论文标题
推断许多协变量的最佳政策
Inference on the Best Policies with Many Covariates
论文作者
论文摘要
在经济学,统计和其他学科的许多经验工作中,希望了解最有效的政策或治疗对感兴趣的响应变量的影响。由于广泛的获胜者的诅咒现象,假设最高策略是独立于随机样本选择的常规统计推断,可能会导致对最佳策略的过度乐观评估。近年来,鉴于大型数据集的可用性增加,当研究人员包括许多协变量以估算政策或治疗效果以控制潜在的混杂因素时,此问题可能会更加复杂。在本手稿中,为了同时解决上述问题,我们提出了一个基于重新采样的程序,该程序不仅可以提高获胜者的诅咒,以评估随机样本中观察到的最佳策略,而且对许多协变量的存在也很强。提出的推理过程得出准确的点估计值和有效的频繁置信区间,这些间隔将达到确切的名义水平,因为样本量对于多个最佳策略效应大小而言无穷大。我们通过蒙特卡洛实验和两项实证研究来说明我们方法的有限样本表现,并评估了慈善捐赠中最有效的政策以及国家支持工作计划中最有益的工人群体。

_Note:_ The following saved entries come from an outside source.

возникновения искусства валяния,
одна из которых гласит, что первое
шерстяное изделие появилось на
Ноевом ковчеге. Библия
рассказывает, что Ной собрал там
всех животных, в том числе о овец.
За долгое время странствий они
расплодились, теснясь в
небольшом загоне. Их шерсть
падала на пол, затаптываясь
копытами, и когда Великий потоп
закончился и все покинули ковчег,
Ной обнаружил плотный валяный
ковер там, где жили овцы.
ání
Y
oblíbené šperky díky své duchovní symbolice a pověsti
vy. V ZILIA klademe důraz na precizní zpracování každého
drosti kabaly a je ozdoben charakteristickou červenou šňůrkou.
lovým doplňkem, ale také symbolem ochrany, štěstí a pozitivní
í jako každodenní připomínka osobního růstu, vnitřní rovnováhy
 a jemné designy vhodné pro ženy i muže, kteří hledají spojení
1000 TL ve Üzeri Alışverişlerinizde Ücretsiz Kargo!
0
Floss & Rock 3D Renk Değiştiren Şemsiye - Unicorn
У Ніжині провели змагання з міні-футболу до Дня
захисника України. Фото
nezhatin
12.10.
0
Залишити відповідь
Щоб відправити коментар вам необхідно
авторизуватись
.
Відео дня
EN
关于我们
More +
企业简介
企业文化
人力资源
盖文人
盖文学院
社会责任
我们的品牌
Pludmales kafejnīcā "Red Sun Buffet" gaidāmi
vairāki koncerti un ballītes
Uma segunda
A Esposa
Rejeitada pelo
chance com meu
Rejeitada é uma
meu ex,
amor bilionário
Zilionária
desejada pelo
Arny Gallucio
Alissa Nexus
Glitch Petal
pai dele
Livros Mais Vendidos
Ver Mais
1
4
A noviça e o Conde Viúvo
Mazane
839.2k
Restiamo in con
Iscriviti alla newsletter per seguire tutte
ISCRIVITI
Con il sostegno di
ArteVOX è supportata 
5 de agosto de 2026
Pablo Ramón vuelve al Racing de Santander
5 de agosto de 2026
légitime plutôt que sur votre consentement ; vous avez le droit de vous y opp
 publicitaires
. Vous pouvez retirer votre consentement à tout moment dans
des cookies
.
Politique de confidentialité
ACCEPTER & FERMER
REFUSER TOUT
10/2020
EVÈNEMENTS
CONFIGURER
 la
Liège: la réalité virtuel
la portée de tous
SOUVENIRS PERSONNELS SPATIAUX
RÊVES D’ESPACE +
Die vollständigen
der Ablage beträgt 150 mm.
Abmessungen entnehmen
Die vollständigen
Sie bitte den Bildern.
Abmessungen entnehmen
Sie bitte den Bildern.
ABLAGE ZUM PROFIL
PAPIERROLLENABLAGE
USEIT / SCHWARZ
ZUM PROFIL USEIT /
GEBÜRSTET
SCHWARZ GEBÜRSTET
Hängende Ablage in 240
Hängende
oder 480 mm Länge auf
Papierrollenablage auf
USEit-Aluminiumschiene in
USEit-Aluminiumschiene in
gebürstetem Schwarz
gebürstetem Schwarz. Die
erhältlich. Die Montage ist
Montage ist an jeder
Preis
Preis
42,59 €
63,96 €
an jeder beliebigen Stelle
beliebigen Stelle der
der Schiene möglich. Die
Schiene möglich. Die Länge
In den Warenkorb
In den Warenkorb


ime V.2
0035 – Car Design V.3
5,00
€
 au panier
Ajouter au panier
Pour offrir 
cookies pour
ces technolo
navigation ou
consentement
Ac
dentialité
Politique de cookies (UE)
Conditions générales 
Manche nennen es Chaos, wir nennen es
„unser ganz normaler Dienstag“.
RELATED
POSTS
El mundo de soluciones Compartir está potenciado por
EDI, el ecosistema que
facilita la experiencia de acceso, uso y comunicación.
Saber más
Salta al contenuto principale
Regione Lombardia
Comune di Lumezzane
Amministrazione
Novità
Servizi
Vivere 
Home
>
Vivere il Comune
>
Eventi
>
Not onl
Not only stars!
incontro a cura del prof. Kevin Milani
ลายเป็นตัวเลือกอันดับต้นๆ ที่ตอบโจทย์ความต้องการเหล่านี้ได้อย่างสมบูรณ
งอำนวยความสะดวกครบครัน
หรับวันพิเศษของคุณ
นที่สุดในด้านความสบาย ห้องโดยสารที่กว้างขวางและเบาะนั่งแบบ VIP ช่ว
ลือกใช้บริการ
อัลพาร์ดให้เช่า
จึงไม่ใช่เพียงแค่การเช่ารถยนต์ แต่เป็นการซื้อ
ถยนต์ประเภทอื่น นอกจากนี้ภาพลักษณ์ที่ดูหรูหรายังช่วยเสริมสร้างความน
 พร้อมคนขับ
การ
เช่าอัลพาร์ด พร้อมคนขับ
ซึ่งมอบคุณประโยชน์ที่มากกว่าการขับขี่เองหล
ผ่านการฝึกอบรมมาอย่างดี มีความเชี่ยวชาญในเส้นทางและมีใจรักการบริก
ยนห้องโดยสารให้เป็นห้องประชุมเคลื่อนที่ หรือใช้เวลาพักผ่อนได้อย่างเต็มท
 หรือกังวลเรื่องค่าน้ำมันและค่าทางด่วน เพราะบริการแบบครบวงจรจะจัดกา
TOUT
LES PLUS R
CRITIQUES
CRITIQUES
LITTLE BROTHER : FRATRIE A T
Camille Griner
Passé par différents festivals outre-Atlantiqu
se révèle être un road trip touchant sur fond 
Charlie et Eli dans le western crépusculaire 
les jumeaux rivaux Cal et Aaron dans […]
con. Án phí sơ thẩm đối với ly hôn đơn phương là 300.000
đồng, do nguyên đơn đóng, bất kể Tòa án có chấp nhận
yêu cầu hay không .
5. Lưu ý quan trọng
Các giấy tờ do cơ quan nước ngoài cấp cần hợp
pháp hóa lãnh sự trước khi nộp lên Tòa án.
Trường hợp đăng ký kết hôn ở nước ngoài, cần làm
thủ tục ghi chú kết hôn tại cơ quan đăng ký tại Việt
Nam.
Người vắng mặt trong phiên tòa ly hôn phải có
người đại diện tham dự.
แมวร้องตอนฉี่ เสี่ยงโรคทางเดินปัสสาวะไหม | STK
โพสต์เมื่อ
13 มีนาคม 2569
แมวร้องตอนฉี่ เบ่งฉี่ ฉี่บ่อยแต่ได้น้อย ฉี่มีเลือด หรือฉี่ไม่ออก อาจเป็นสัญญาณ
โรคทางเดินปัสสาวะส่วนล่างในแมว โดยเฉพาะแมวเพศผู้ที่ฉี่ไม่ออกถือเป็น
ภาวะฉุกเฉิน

Understanding the impact of the most effective policies or treatments on a response variable of interest is desirable in many empirical works in economics, statistics and other disciplines. Due to the widespread winner's curse phenomenon, conventional statistical inference assuming that the top policies are chosen independent of the random sample may lead to overly optimistic evaluations of the best policies. In recent years, given the increased availability of large datasets, such an issue can be further complicated when researchers include many covariates to estimate the policy or treatment effects in an attempt to control for potential confounders. In this manuscript, to simultaneously address the above-mentioned issues, we propose a resampling-based procedure that not only lifts the winner's curse in evaluating the best policies observed in a random sample, but also is robust to the presence of many covariates. The proposed inference procedure yields accurate point estimates and valid frequentist confidence intervals that achieve the exact nominal level as the sample size goes to infinity for multiple best policy effect sizes. We illustrate the finite-sample performance of our approach through Monte Carlo experiments and two empirical studies, evaluating the most effective policies in charitable giving and the most beneficial group of workers in the National Supported Work program.